**Your task**
Each line of the data below from the one holding "right elbow: (932, 621)" to the one holding "left back paw: (1057, 625)", inclusive, is to be reproduced exactly; no other line belongs in the answer.

Dataset records:

_ _ _ _ _ _ _

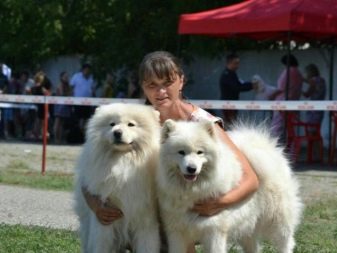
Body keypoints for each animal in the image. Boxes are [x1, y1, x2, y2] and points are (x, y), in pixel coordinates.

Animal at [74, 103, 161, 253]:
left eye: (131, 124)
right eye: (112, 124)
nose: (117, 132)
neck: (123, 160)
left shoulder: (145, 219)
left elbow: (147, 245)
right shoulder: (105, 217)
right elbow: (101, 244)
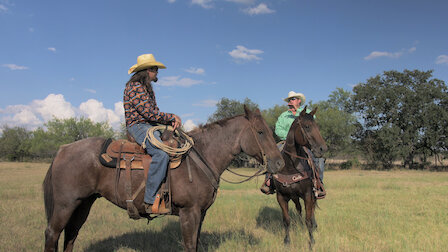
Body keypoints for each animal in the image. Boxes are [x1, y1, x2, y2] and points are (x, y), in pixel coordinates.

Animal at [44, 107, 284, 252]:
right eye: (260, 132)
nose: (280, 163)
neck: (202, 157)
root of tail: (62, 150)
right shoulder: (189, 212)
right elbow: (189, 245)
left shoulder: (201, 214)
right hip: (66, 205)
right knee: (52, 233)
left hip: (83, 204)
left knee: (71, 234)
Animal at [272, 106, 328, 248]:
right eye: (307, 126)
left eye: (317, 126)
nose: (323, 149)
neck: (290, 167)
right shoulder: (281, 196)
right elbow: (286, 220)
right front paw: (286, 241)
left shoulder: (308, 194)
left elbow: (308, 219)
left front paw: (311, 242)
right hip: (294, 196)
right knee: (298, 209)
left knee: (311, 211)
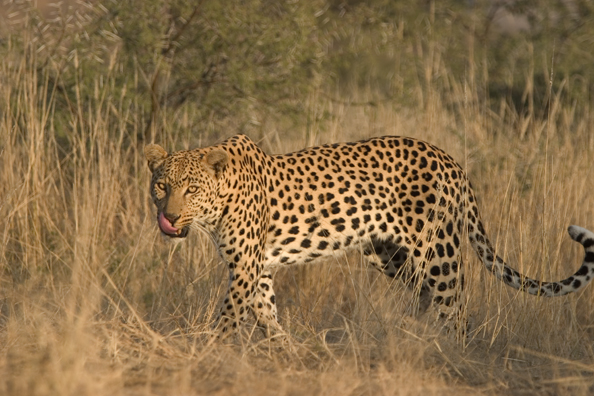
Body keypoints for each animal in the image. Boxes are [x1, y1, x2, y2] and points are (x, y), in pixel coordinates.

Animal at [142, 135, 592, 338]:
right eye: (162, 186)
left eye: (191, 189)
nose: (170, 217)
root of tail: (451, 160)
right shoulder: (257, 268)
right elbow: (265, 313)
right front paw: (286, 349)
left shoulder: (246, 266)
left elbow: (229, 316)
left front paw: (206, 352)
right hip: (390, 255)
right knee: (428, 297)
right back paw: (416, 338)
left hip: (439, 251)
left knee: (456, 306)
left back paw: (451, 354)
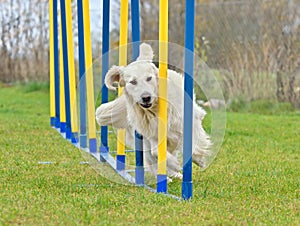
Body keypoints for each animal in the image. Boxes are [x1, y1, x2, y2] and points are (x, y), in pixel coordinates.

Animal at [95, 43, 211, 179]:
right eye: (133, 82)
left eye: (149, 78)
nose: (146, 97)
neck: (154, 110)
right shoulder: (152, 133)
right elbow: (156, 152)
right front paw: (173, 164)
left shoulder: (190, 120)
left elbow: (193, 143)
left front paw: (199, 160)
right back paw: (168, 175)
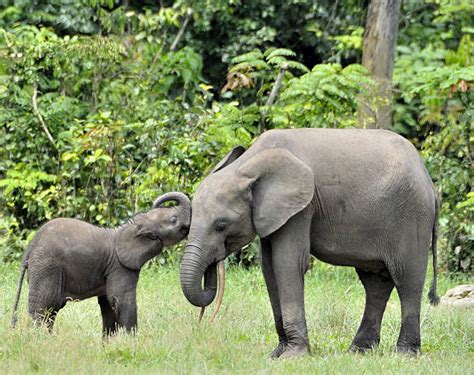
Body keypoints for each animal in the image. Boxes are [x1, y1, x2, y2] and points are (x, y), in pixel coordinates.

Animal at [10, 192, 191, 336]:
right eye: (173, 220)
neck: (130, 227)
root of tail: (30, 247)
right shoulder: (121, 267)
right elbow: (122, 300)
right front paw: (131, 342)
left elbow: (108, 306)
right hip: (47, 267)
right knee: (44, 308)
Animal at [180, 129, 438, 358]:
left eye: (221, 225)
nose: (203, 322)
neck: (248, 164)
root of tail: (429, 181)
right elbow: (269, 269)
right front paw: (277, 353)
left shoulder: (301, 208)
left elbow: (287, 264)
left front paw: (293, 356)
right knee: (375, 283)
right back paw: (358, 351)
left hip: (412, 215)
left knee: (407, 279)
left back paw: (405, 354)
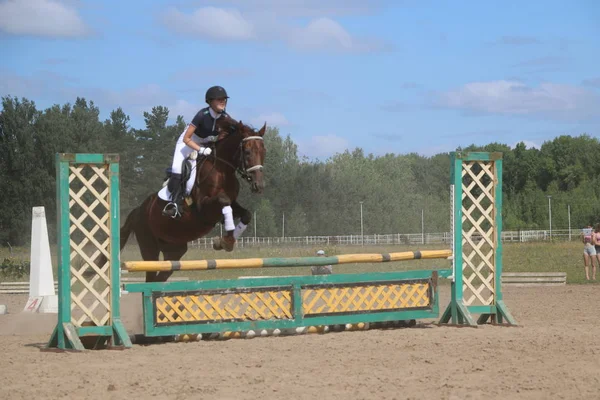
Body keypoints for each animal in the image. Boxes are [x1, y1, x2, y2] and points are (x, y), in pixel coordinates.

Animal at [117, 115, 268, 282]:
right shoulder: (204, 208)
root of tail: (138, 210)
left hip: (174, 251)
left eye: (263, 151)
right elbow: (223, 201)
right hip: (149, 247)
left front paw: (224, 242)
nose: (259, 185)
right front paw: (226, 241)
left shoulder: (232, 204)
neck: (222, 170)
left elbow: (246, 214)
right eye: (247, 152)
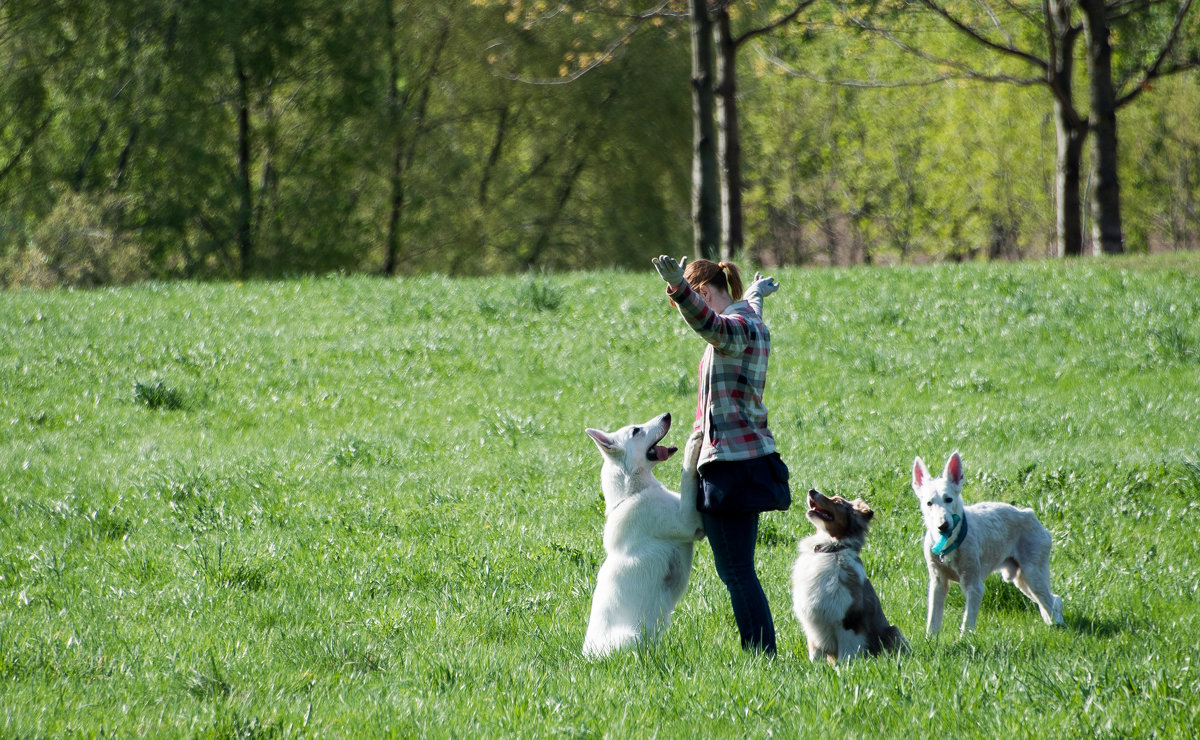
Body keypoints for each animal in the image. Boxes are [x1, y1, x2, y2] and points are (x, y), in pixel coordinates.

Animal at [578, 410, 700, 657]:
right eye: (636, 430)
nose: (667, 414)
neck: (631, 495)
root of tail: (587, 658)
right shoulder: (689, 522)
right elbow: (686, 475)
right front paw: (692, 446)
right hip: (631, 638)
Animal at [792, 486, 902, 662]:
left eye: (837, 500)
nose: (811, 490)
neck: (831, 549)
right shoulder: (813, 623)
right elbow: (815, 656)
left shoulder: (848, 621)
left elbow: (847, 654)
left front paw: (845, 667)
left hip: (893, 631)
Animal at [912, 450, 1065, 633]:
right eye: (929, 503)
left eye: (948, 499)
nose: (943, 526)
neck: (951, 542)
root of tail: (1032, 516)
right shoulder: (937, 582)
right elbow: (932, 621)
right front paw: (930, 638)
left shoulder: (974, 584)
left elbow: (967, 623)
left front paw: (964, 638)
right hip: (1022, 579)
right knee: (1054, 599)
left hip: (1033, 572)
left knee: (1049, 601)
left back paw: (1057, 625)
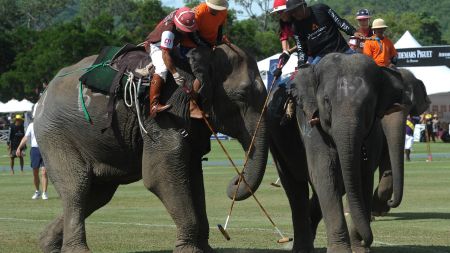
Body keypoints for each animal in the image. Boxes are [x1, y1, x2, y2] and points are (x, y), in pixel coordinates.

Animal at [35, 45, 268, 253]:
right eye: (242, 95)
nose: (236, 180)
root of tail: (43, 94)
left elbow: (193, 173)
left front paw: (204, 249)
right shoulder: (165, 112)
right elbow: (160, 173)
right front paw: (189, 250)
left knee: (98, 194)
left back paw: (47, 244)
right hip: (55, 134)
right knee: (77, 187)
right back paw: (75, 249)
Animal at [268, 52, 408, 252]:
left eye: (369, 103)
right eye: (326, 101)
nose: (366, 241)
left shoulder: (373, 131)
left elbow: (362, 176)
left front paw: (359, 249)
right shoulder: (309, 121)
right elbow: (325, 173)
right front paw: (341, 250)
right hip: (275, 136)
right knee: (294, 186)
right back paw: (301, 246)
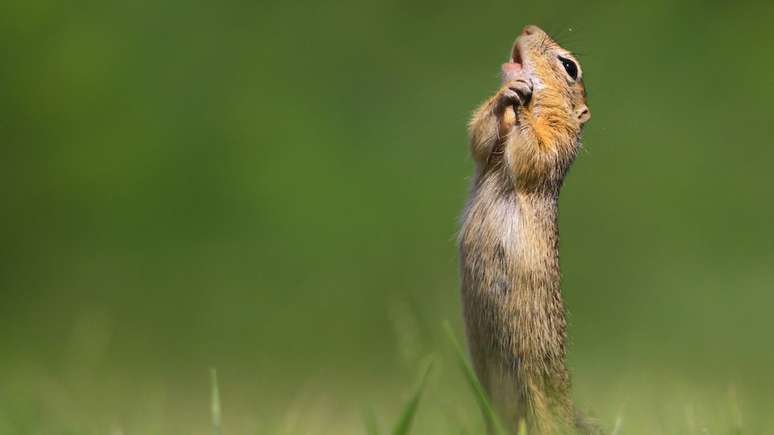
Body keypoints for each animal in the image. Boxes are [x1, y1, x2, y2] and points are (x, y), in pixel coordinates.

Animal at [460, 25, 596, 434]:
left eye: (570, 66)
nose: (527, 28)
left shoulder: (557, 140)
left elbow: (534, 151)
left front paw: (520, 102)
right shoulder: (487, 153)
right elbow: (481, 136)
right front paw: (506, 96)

_ _ _ _ _ _ _

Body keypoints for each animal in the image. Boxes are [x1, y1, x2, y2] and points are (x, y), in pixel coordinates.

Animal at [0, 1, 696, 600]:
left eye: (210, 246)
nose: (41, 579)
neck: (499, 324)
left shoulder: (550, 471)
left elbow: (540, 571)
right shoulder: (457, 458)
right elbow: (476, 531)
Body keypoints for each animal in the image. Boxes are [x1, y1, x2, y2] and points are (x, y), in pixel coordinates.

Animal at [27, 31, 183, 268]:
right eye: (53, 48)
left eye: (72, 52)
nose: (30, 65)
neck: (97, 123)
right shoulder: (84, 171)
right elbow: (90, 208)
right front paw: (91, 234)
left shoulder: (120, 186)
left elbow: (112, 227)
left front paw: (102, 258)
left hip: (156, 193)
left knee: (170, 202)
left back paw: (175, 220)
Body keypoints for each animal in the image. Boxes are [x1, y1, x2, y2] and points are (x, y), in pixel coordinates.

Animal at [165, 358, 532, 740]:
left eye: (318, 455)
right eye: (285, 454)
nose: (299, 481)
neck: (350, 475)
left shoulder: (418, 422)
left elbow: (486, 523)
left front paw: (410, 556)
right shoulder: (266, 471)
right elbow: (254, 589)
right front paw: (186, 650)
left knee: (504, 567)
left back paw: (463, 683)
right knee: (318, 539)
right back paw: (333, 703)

_ _ _ _ _ _ _

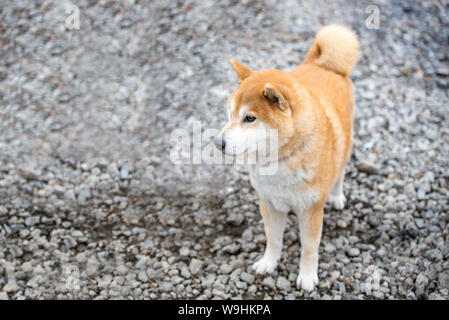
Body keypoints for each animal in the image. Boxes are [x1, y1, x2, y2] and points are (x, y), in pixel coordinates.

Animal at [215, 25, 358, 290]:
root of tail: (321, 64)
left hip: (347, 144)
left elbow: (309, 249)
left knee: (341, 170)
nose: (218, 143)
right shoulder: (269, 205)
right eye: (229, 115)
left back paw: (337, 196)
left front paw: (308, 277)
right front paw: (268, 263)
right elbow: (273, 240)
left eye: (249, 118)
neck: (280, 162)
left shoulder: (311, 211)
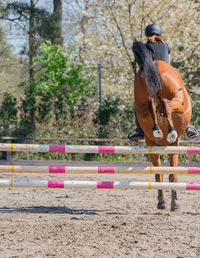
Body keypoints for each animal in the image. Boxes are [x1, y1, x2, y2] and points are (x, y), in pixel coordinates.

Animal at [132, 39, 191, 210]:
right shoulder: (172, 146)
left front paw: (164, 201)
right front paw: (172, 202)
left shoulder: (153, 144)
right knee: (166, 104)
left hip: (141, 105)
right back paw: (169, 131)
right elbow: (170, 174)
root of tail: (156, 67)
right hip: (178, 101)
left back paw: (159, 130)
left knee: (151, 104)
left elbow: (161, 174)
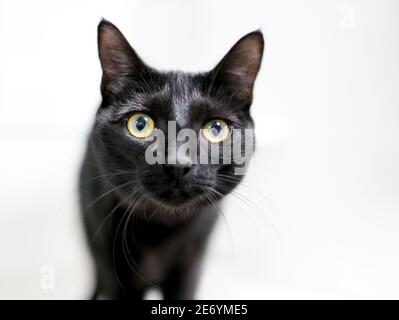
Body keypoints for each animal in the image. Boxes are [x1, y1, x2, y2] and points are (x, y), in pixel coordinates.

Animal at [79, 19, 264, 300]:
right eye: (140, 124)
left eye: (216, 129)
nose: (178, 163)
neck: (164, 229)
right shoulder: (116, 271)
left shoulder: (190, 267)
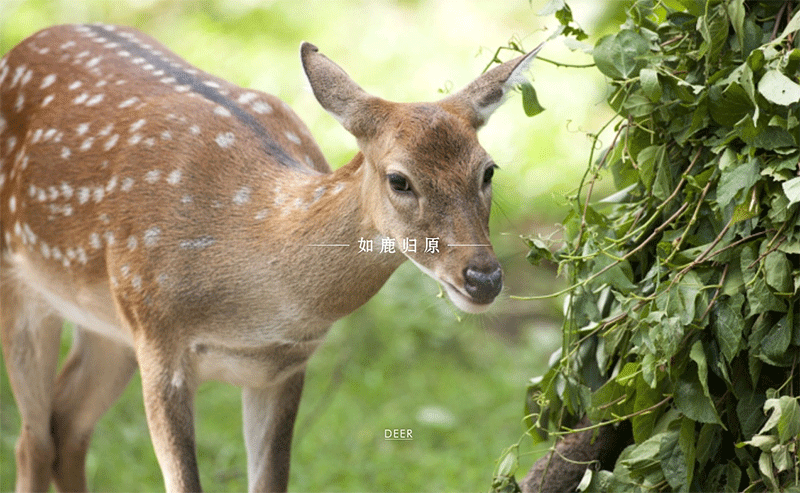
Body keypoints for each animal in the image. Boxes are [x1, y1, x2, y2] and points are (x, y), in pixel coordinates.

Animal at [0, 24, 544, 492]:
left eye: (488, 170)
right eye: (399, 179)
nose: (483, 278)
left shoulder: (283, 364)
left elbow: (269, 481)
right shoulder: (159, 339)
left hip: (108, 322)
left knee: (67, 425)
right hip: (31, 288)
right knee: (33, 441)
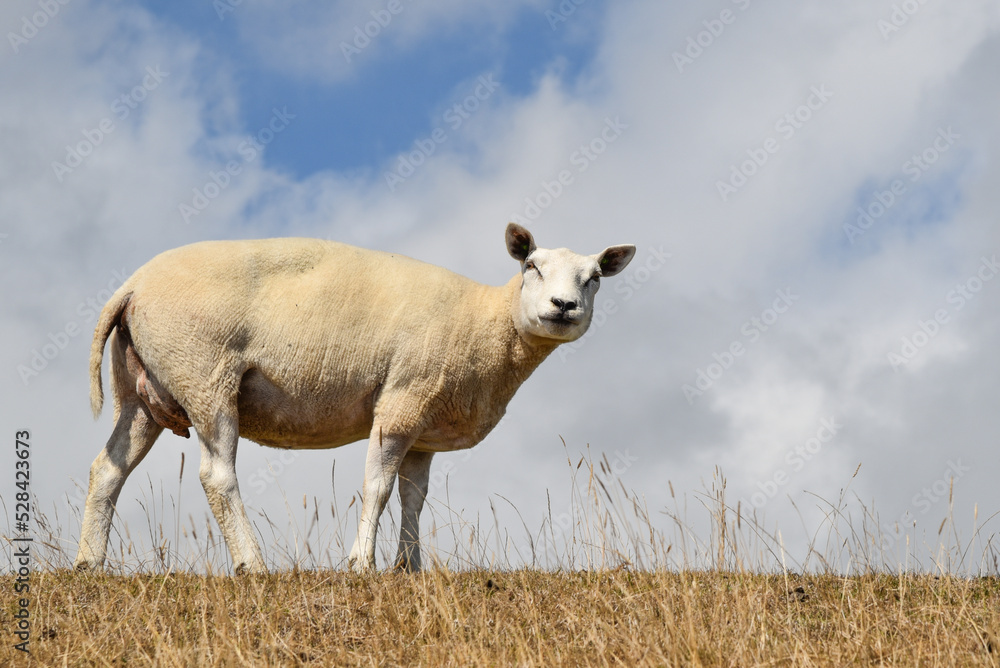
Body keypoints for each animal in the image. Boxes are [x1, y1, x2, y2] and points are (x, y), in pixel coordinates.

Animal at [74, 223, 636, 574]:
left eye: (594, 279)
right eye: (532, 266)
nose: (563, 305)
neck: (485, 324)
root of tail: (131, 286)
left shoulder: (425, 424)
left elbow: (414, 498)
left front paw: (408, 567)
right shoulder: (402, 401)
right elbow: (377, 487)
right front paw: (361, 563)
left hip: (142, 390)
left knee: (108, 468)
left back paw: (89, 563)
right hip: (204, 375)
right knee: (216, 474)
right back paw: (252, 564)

_ _ _ _ _ _ _

**Written response**
right elbow: (932, 621)
right front paw: (930, 638)
left shoulder: (974, 584)
left elbow: (967, 623)
left front paw: (964, 638)
right hip: (1022, 579)
right knee: (1054, 599)
left hip: (1033, 572)
left knee: (1049, 601)
left back paw: (1057, 625)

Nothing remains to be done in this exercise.